Alex’s progress is existentially thrilling. He is a connoisseur of aimless choice. Like God, he singles out someone for destruction on a whim. Thus he and his gang beat up a scholar, have a rumble with another gang, steal a car, beat up a writer, rape his wife. Alex himself goes one better by raping two 10-year-old children, but finally runs out of luck when breaking and entering an old lady’s house. She dies and Alex goes to Staja (State Jail) after getting brutally beaten up by millicents (police). In all this, the blank absence of morality is like an enormous exaggeration of the dead-pan of Camus’ anti- hero in “The Stranger.”

Part Two--like a play there are three acts--finds Alex currying favor by way of the Bible, and being a model prisoner, i.e., one who gives the illusion of redemption. But it all goes when he and his cell-mates murder an objectionable new arrival. They all blame Alex, so he is selected for Ludovico’s Technique, a conditioning process that makes him ill at the sight, sound, smell, or thought of violence--even the Bible is too much for the reconditioned hero. The reconditioning is done by forcing Alex to witness overdoses of violence on film, with his eyelids clipped open. He is then (Part III) turned loose, trapped like a rat inside a cage of reflexes, to becomes a political pawn and allow the author to reap a bagful of morals.

Superior to Unchosen Good

The main moral is that evil chosen is superior to unchosen good. The point that Alex’s initial evil is as much a result of conditioning by society as it is his own free choice is ignored. Fortunately Mr. Burgess does not weaken his book by offering answers to the individual’s anti-social perversions or to collective surgery on the individual’s free will.
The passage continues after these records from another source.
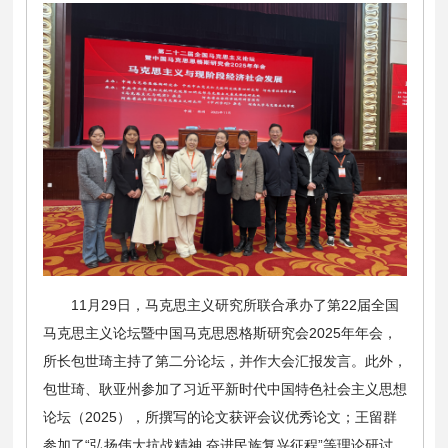
11月29日，马克思主义研究所联合承办了第22届全国
马克思主义论坛暨中国马克思恩格斯研究会2025年年会，
所长包世琦主持了第二分论坛，并作大会汇报发言。此外，
包世琦、耿亚州参加了习近平新时代中国特色社会主义思想
论坛（2025），所撰写的论文获评会议优秀论文；王留群
参加了“弘扬伟大抗战精神 奋进民族复兴征程”等理论研讨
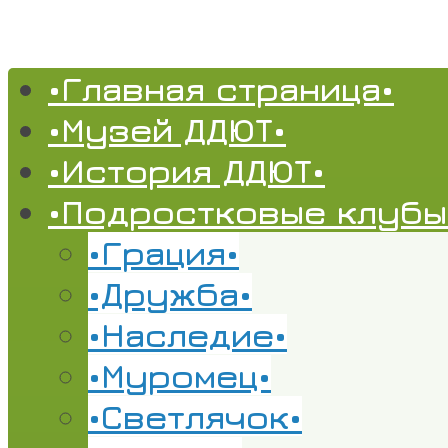
•Главная страница•
•Музей ДДЮТ•
•История ДДЮТ•
•Подростковые клубы
•Грация•
•Дружба•
•Наследие•
•Муромец•
•Светлячок•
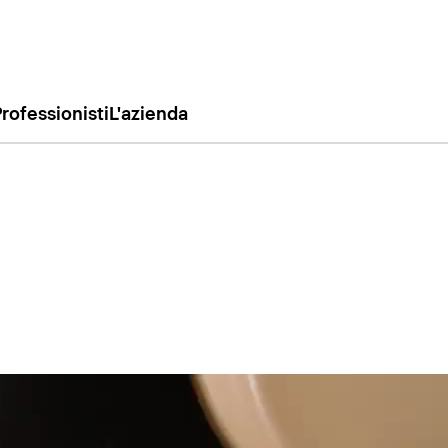
rofessionisti
L'azienda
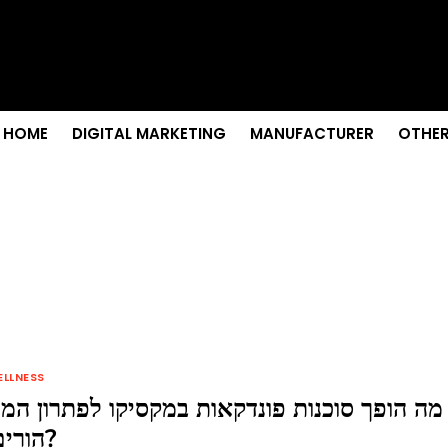
 Senior Care in Santa Cruz
Growth
nior Needs?
iation Colleges in Kolkata
remium Fabrics
HOME
DIGITAL MARKETING
MANUFACTURER
OTHER
ELLNESS
מה הופך סוכנות פונדקאות במקסיקו לפתרון המ
הורים לעתיד?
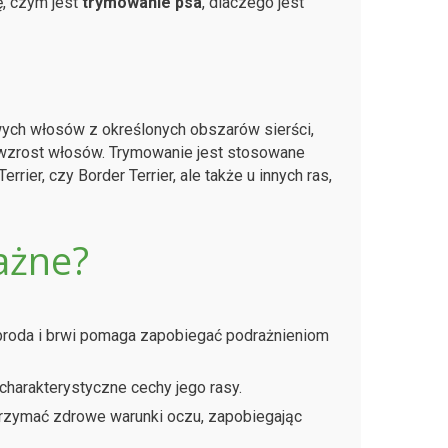
ę, czym jest
trymowanie psa
, dlaczego jest
twych włosów z określonych obszarów sierści,
rny wzrost włosów. Trymowanie jest stosowane
rrier, czy Border Terrier, ale także u innych ras,
ażne?
roda i brwi pomaga zapobiegać podrażnieniom
harakterystyczne cechy jego rasy.
utrzymać zdrowe warunki oczu, zapobiegając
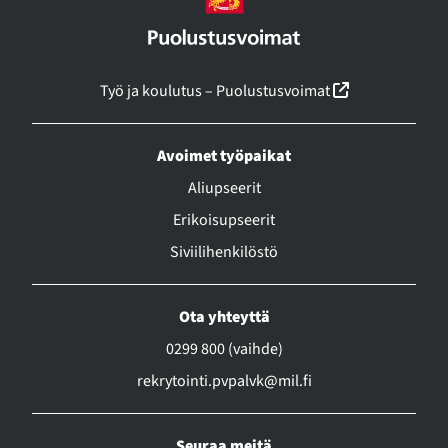
(linkki avautu
Työ ja koulutus – Puolustusvoimat
Avoimet työpaikat
Aliupseerit
Erikoisupseerit
Siviilihenkilöstö
Ota yhteyttä
0299 800 (vaihde)
rekrytointi.pvpalvk@mil.fi
Seuraa meitä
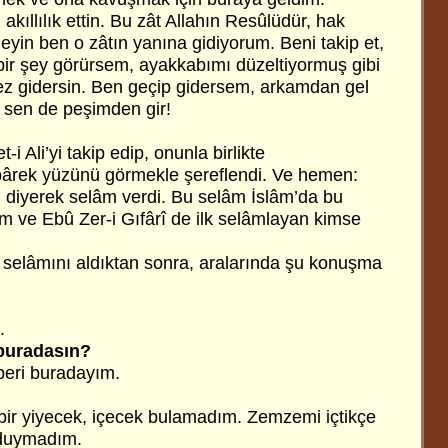
akıllılık ettin. Bu zât Allahın Resûlüdür, hak
yin ben o zâtın yanına gidiyorum. Beni takip et,
 bir şey görürsem, ayakkabımı düzeltiyormuş gibi
z gidersin. Ben geçip gidersem, arkamdan gel
 sen de peşimden gir!
-i Ali’yi takip edip, onunla birlikte
rek yüzünü görmekle şereflendi. Ve hemen:
,
diyerek selâm verdi. Bu selâm İslâm’da bu
lâm ve Ebû Zer-i Gıfârî de ilk selâmlayan kimse
selâmını aldıktan sonra, aralarında şu konuşma
.
buradasın?
beri buradayım.
ir yiyecek, içecek bulamadım. Zemzemi içtikçe
 duymadım.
He tells an abruptly fascinating story that lands again and again on these two large targets. In fact his eagerness to hit his targets runs a little away with him in the second half of the book; instead of allowing the irony to grow from his situations he tends to force it on them, occasionally blunting the slicing edge of his prose. But all in all, “A Clockwork Orange” is a tour-de-force in nastiness, an inventive primer in total violence, a savage satire on the distortions of the single and collective minds.